Crudely, I treat the oscillating mass of water as being that of the volume currently inside the cylinder. I get
$\rho(h-x)\ddot x+\rho g(x-x_0)=P_0\left(\left(\frac{x_0}{x}\right)^{\gamma}-1\right)$
For small perturbations:
$\omega^2=\frac 1{h-x_0}\left(g+\frac{P_0\gamma}{x_0\rho}\right)$
With e.g. P0=105, γ=1.4, ρ=1000, g=10, h=2, x0=1, that gives ω≈12 rad/s. (But that seems far too much.)
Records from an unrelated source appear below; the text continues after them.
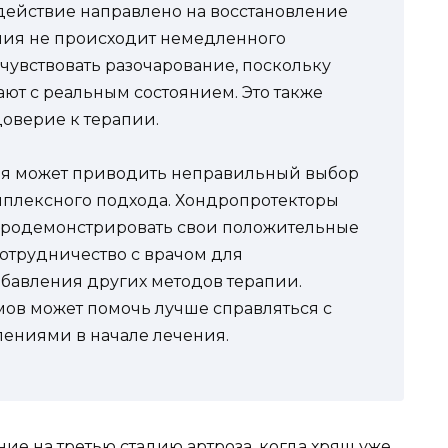
действие направлено на восстановление
ения не происходит немедленного
чувствовать разочарование, поскольку
ют с реальным состоянием. Это также
доверие к терапии.
ния может приводить неправильный выбор
мплексного подхода. Хондропротекторы
 продемонстрировать свои положительные
отрудничество с врачом для
бавления других методов терапии.
ов может помочь лучше справляться с
ениями в начале лечения.
ие на третью стадию артроза, когда хрящ уже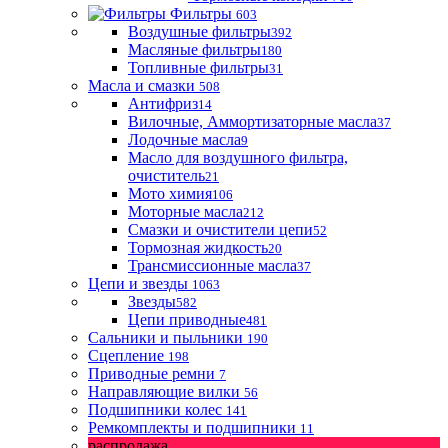
Фильтры
603
Воздушные фильтры
392
Масляные фильтры
180
Топливные фильтры
31
Масла и смазки
508
Антифриз
14
Вилочные, Аммортизаторные масла
37
Лодочные масла
9
Масло для воздушного фильтра,
очиститель
21
Мото химия
106
Моторные масла
212
Смазки и очистители цепи
52
Тормозная жидкость
20
Трансмиссионные масла
37
Цепи и звезды
1063
Звезды
582
Цепи приводные
481
Сальники и пыльники
190
Сцепление
198
Приводные ремни
7
Направляющие вилки
56
Подшипники колес
141
Ремкомплекты и подшипники
11
распродажа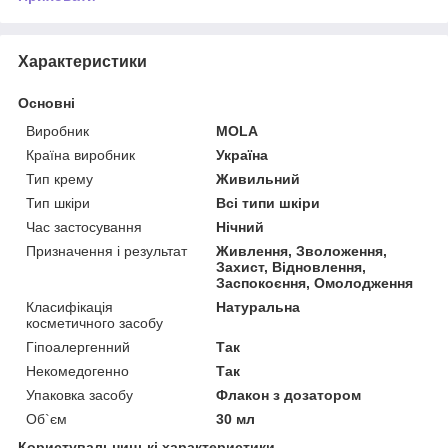
Характеристики
Основні
Виробник
MOLA
Країна виробник
Україна
Тип крему
Живильний
Тип шкіри
Всі типи шкіри
Час застосування
Нічний
Призначення і результат
Живлення, Зволоження,
Захист, Відновлення,
Заспокоєння, Омолодження
Класифікація
Натуральна
косметичного засобу
Гіпоалергенний
Так
Некомедогенно
Так
Упаковка засобу
Флакон з дозатором
Об`єм
30 мл
Користувальницькі характеристики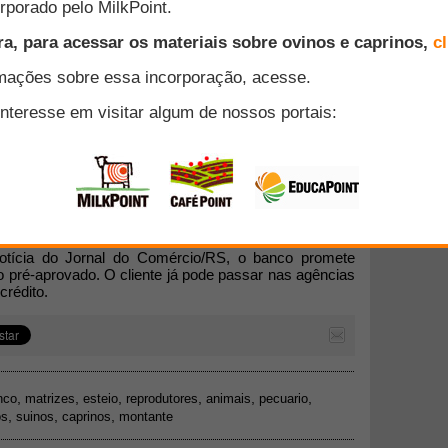
ões do Banrisul para financiar compras na Expointer
tante, R$ 5 milhões são para aquisição de animais.
mpra de matrizes e reprodutores de bovinos, ovinos,
estruzes e emas, registrados ou certificados. O limite
 da compra, limitado a R$ 18 mil por produtor. A taxa
 prazo para pagamento de 24 meses.
otícia do Jornal do Comércio/RS, o banco promete
o pré-aprovado. O cliente já pode passar nas agências
crédito.
,
,
,
,
,
,
nco
matrizes
esteio
reprodutores
animais
pecuario
,
,
,
os
suinos
caprinos
montante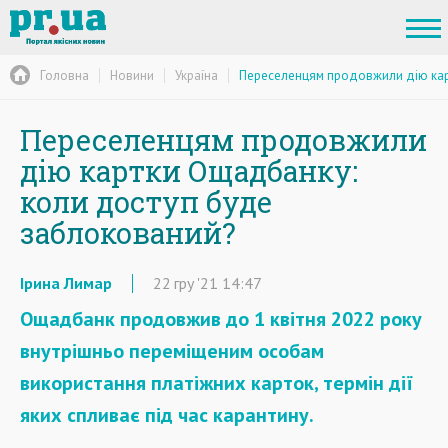
Головна
Новини
Україна
Переселенцям продовжили дію кар
Переселенцям продовжили
дію картки Ощадбанку:
коли доступ буде
заблокований?
Ірина Лимар
22
гру
'21
14:47
Ощадбанк продовжив до 1 квітня 2022 року
внутрішньо переміщеним особам
використання платіжних карток, термін дії
яких спливає під час карантину.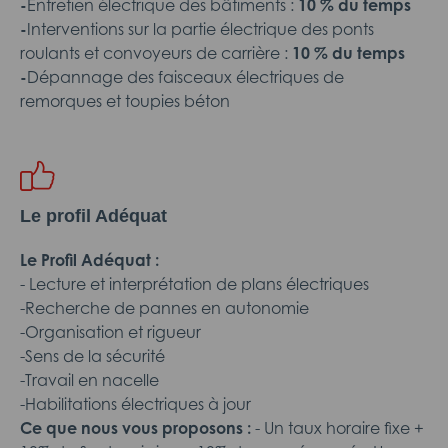
-
Entretien électrique des bâtiments :
10 % du temps
-
Interventions sur la partie électrique des ponts
roulants et convoyeurs de carrière :
10 % du temps
-
Dépannage des faisceaux électriques de
remorques et toupies béton
Le profil Adéquat
Le Profil Adéquat :
- Lecture et interprétation de plans électriques
-Recherche de pannes en autonomie
-Organisation et rigueur
-Sens de la sécurité
-Travail en nacelle
-Habilitations électriques à jour
Ce que nous vous proposons :
- Un taux horaire fixe +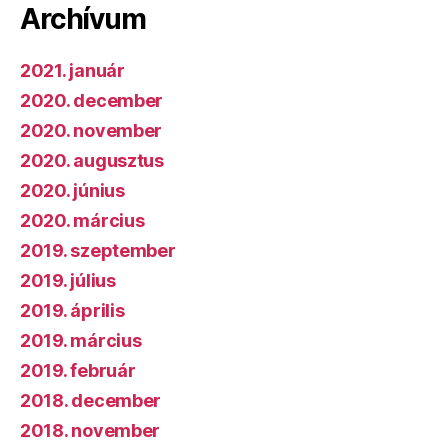
Archívum
2021. január
2020. december
2020. november
2020. augusztus
2020. június
2020. március
2019. szeptember
2019. július
2019. április
2019. március
2019. február
2018. december
2018. november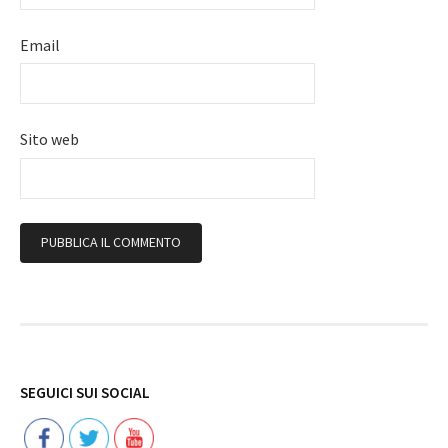
Email
Sito web
Follow
SEGUICI SUI SOCIAL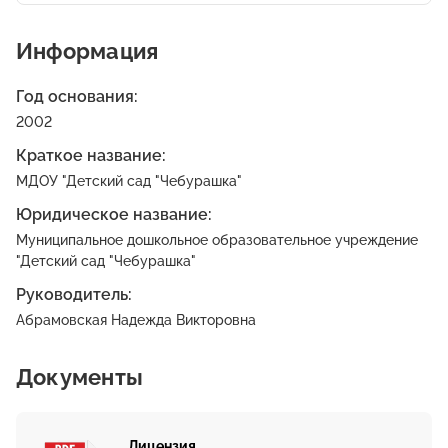
Информация
Год основания:
2002
Краткое название:
МДОУ "Детский сад "Чебурашка"
Юридическое название:
Муниципальное дошкольное образовательное учреждение
"Детский сад "Чебурашка"
Руководитель:
Абрамовская Надежда Викторовна
Документы
Лицензия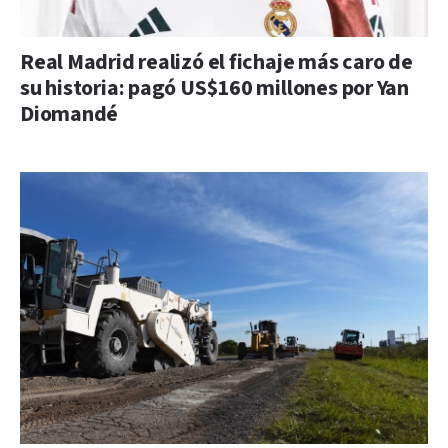
Real Madrid realizó el fichaje más caro de
su historia: pagó US$160 millones por Yan
Diomandé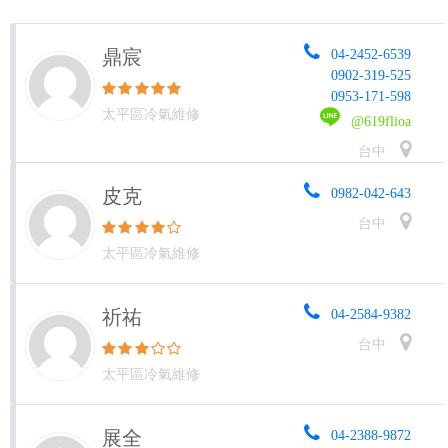
鼎宸
04-2452-6539
0902-319-525
0953-171-598
太平區冷氣維修
@619flioa
台中
皮克
0982-042-643
台中
太平區冷氣維修
祈祐
04-2584-9382
台中
太平區冷氣維修
展全
04-2388-9872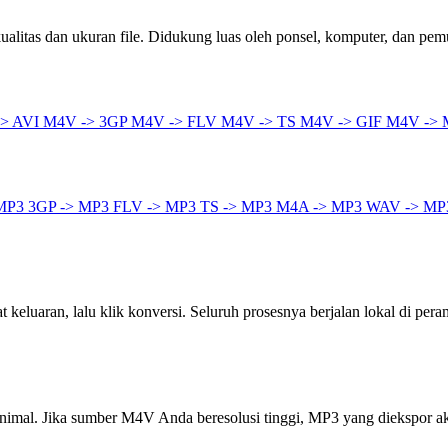
litas dan ukuran file. Didukung luas oleh ponsel, komputer, dan pem
> AVI
M4V -> 3GP
M4V -> FLV
M4V -> TS
M4V -> GIF
M4V ->
 MP3
3GP -> MP3
FLV -> MP3
TS -> MP3
M4A -> MP3
WAV -> MP
keluaran, lalu klik konversi. Seluruh prosesnya berjalan lokal di pera
inimal. Jika sumber M4V Anda beresolusi tinggi, MP3 yang diekspor a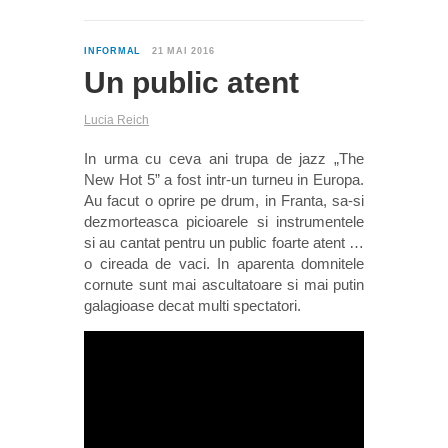
0
INFORMAL
21 MAI 2016
Un public atent
Lucia Reich
In urma cu ceva ani trupa de jazz „The
New Hot 5” a fost intr-un turneu in Europa.
Au facut o oprire pe drum, in Franta, sa-si
dezmorteasca picioarele si instrumentele
si au cantat pentru un public foarte atent …
o cireada de vaci. In aparenta domnitele
cornute sunt mai ascultatoare si mai putin
galagioase decat multi spectatori.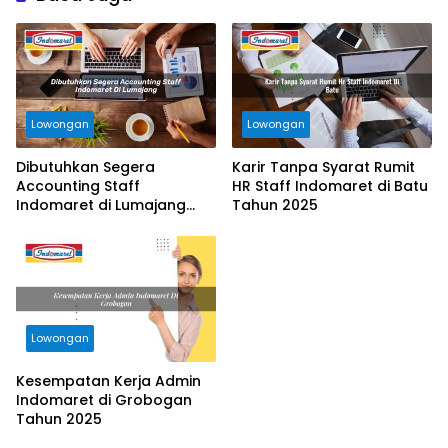
Lowongan
Lowongan
Dibutuhkan Segera
Karir Tanpa Syarat Rumit
Accounting Staff
HR Staff Indomaret di Batu
Indomaret di Lumajang
Tahun 2025
Tahun 2025
Lowongan
Kesempatan Kerja Admin
Indomaret di Grobogan
Tahun 2025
What are the dimensions of the device?

Last edited: Mar 3, 2017
7. Mar 6, 2017

### Dimis414

The device's dimensions are:

Radius of the coaxial cylindrical body: 7m

Draught of the coaxial cylindrical body: 20m

Radius of the oscillating chamber: 14m

Thickness of the oscillating chamber: 1.5m

Draught of the oscillating chamber: 8m

Considered your suggestion for half closed air duct, and assuming that the air turbine characteristics equals to optimum value as in Evans & Porter 1996 () work the vertical response of the platform does not seem to appear the second maxima. Thus we suppose? that the second maxima (near 1.3 rad/s) occurs due to air pressure oscillation when the air chamber is closed (no air goes inside or outside).

D.V. Evans, R. Porter, Efficient calculation of hydrodynamic properties of O: W. C. type devices, J. Offshore Mech. Arct. Eng. 119 (4) (1996) 210–218.

8. Mar 6, 2017

### haruspex

Not entirely sure of your terminology, but I think you are saying that in mine H=28, x0=20. For that, my formula gives ω=√2.1 rad/s.